Sri Lankan author Kanya D’Almeida has won the 2021 Commonwealth Short Story Prize.

June 30, 2021 at 7:17 PM

Sri Lankan author Kanya D’Almeida has won the 2021 Commonwealth Short Story Prize.

The Commonwealth Foundation announced D’Almeida’s win in an online award ceremony on 30 June which featured readings from Zambian author Mubanga Kalimamukwento, Sri Lankan actress Ranmali Mirchandani, British actress Lyndsey Marshal, Jamaican author Kei Miller and Australian actress Francesca Savige.

D’Almeida, from Colombo, Sri Lanka, was named the winner by British-Jamaican actress Dona Croll who presented the online ceremony. D’Almeida is the first Sri Lankan to win the overall prize and the second to win for the Asia region.

The 2021 prize was judged by an international panel of writers, each representing one of the five regions of the Commonwealth, and chaired by South African writer Zoë Wicomb. The other panellists are Nigerian writer A. Igoni Barrett; Bangladeshi writer, translator and editor Khademul Islam; British poet and fiction writer Keith Jarrett; Jamaican environmental activist, award-winning writer and 2012 Caribbean regional winner Diana McCaulay; and award-winning author and 2016 Pacific regional winner Tina Makereti from New Zealand.

‘Winning the Commonwealth Short Story prize during this moment of global upheaval feels like a tremendous honour and an equally tremendous responsibility. It makes me question what it means to be a writer in these times, times when the human imagination might offer us our best shot at survival. I’ve long felt that fiction is the last ‘free’ place on earth in which to fully envision (and execute!) radical alternatives to the often dismal systems that govern us. To have won the prize for a story about two destitute, ageing women in Sri Lanka digging through the debris of their lives in search of a little dignity is more than a blessing—it’s a firm order from the universe to keep inventing ways for the powerless to gather together, giggle together, and win.’ Kanya D’Almeida said.

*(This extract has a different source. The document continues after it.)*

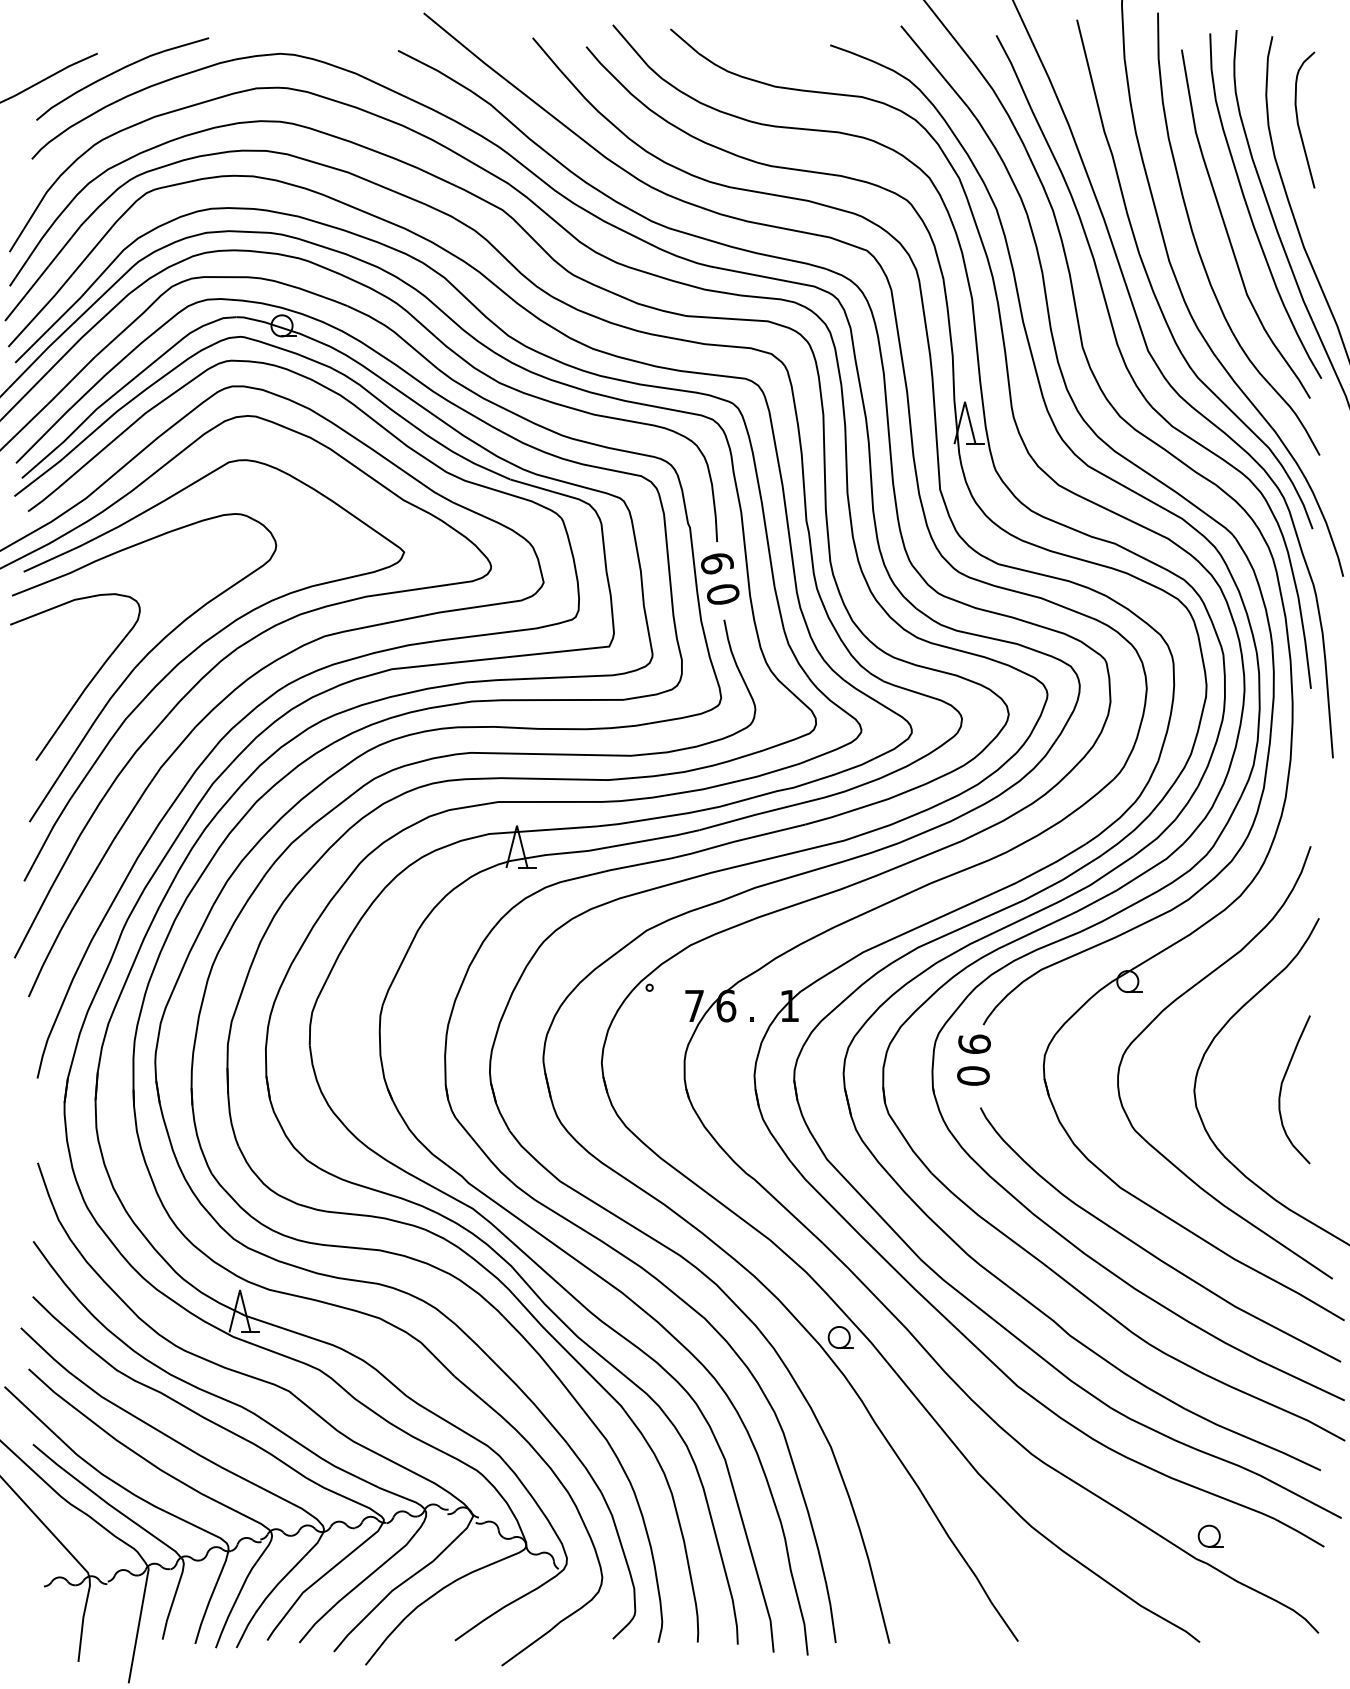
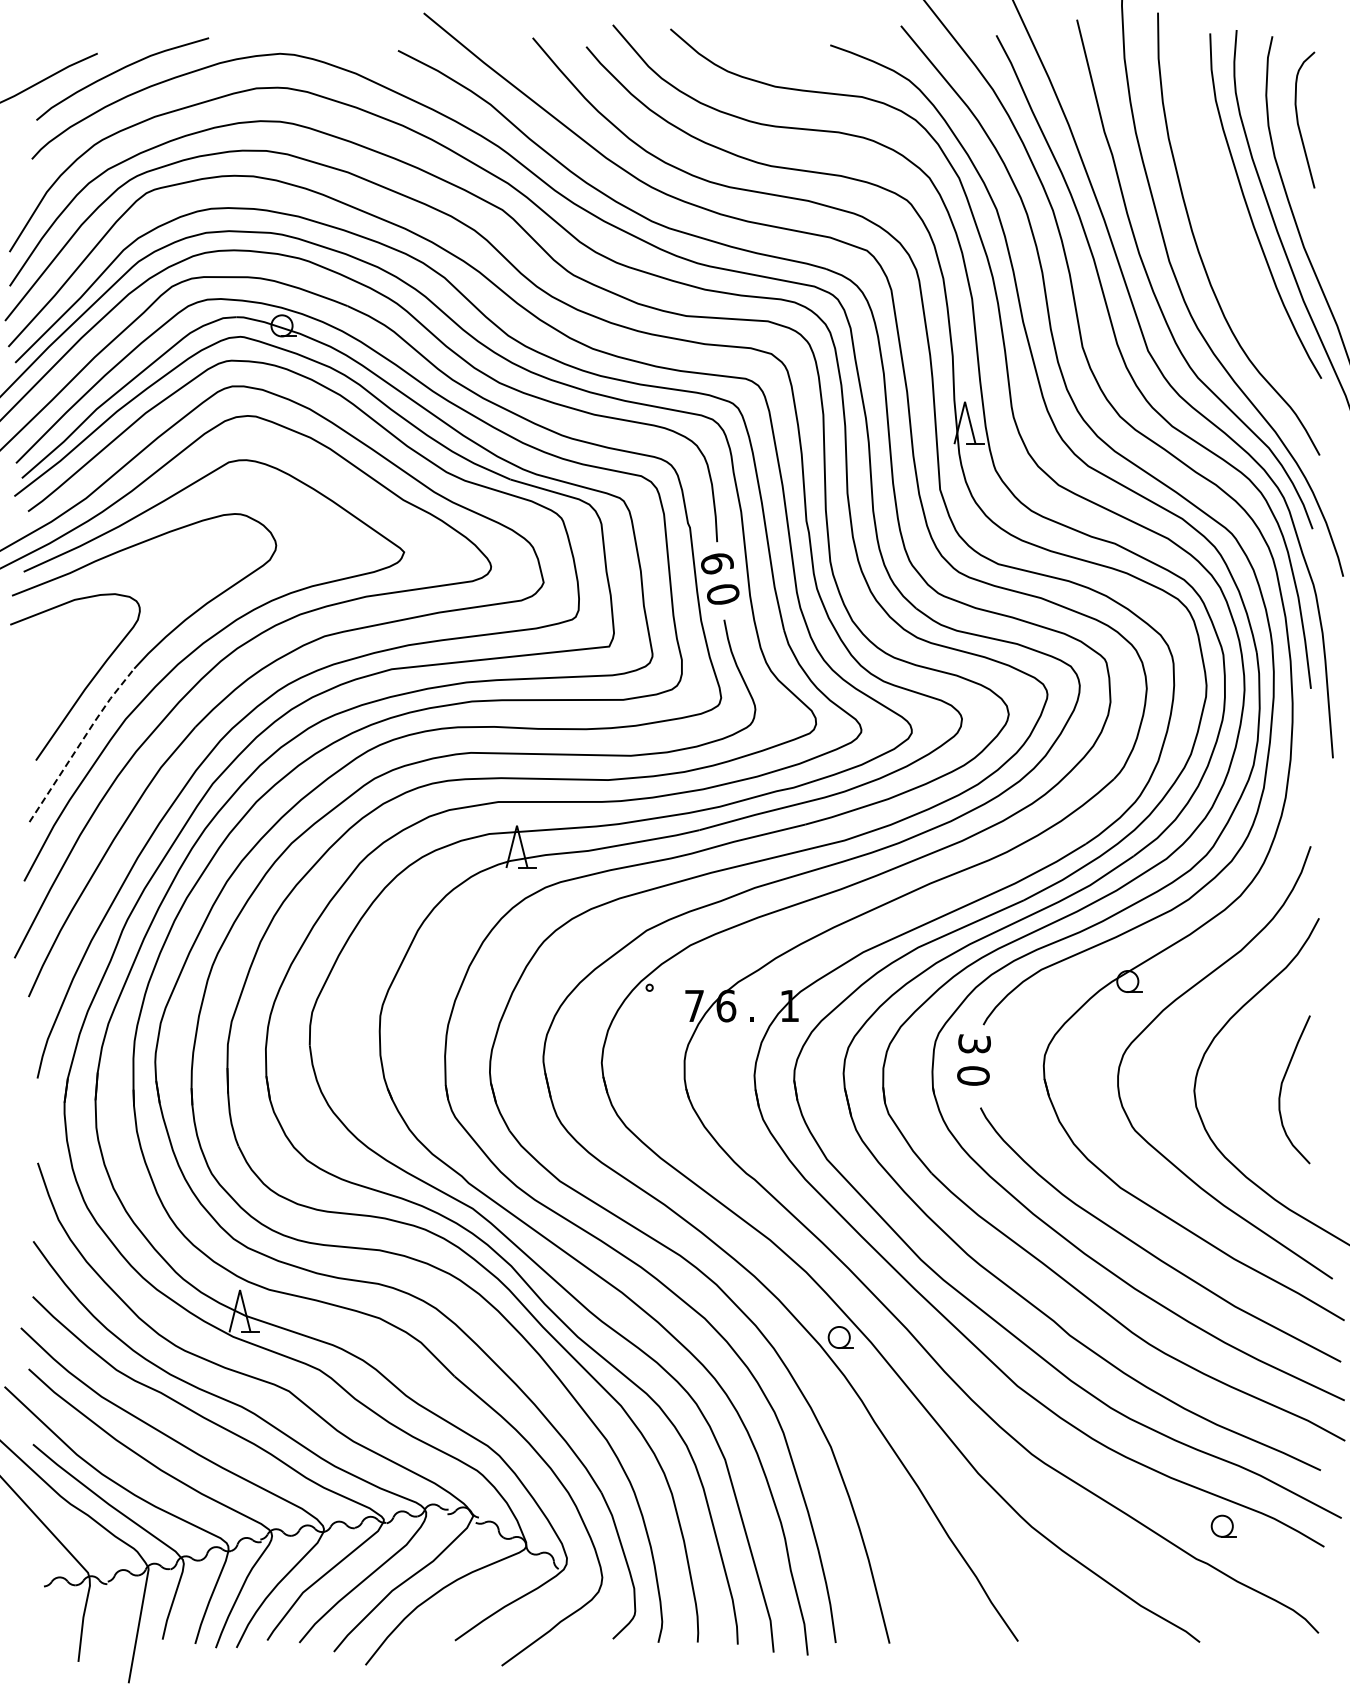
curve at (1227, 229): present -> none
line at (81, 742): solid -> dashed
text at (974, 1043): 9 -> 3
part at (1210, 1535) position: (1210, 1535) -> (1223, 1525)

Kanya D’Almeida’s winning story, ‘I Cleaned The—‘, is a story about ‘dirty work’: domestic labour, abandonment, romantic encounters behind bathroom doors, and human waste. The Asia judge, Bangladeshi writer, translator and editor Khademul Islam, described it as ‘a life-affirming story of love among the rambutan and clove trees of Sri Lanka—love for a baby not one’s own, love for a high-spirited elderly woman. Love found not among the stars but in human excrement. Literally. And all the more glorious for it.’ An extract from the story was read at the ceremony by Sri Lankan actress and arts professional Ranmali Mirchandani, and you can read ‘I Cleaned The’ now on Granta.